Thomas Edison

Thomas Edison
Thomas Edison

The Wizard of Menlo Park, as journalists called him in reference to his New Jersey research laboratory, Thomas Edison was the quintessential American innovator. While many inventors are a century later remembered for one principal invention (Bell's telephone, Whitney's cotton gin), Edison is responsible for or associated with the phonograph, lightbulb, the microphone used in telephones until the end of the 20th century, and direct current—along with more than 1,000 patents for lesserknown creations. Only the more fanciful Nikola Tesla, his rival in the "war of the currents," approached the breadth and variety of his work.

The seventh son of an Ohio family, Edison had less than a year of formal schooling and was largely educated by his mother, a retired schoolteacher. For the rest of his life, he praised her for encouraging him to read as a child and to experiment on what intrigued him.

For some years he worked as a telegraph operator but at the age of 30 became famous for his invention of the phonograph, a device that recorded sound on tinfoil, later wax cylinders, then vinyl; though the sound quality was poor, the mere fact of its existence in 1877 was held as a marvel and captured the public attention, helping to create the fascination the public would have with inventors and cutting-edge technology.


More inventions followed, as well as refinements of earlier work; his incandescent lightbulb was not the first of its kind but was the first to be a success, efficient and bright enough to be used on a wide scale. His Edison Electric Light Company provided not only electric lamps but the power needed to use them.

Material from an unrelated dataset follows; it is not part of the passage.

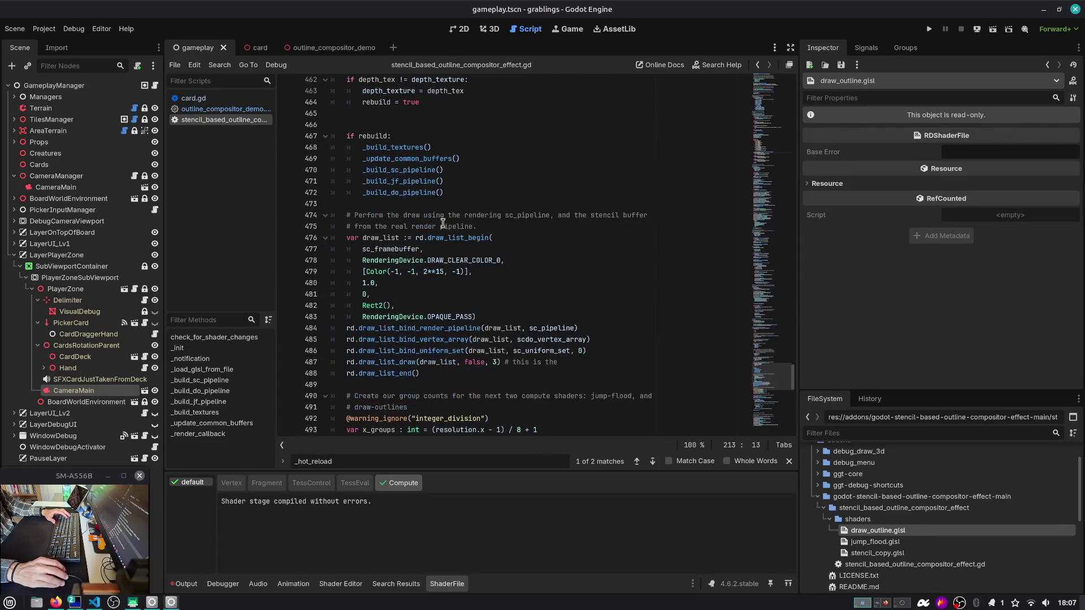
Step: Delete the stray blank line 465 before the rebuild block
{"action": "left_click", "coordinate": [438, 113]}
{"action": "key", "text": "Delete"}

Though Nikola Tesla had also developed a lightbulb, it was the "war of the currents" that made rivals of Edison and Tesla. While Edison had developed direct current (DC) for power distribution, Tesla developed alternating current (AC), which could be carried by cheaper wires at higher voltages.

Edison's famous tactic was to promote AC power for the use of the electric chair in order to demonstrate the dangers of the method; his employees publicly electrocuted animals as a scare tactic. The effort was in vain. AC slowly replaced DC as the power distribution method of choice and remains so today.

By the time of Edison's death in 1931, his inventions had helped lead to a world lit by incandescent lights and powered by electricity; entertained by radio plays, records, and motion pictures; connected by telephone and telegraph; and home to such works as James Joyce's Finnegan's Wake and Marcel Duchamp's "Nude Descending a Staircase," both of them inspired by and possible only in the Edisonian world.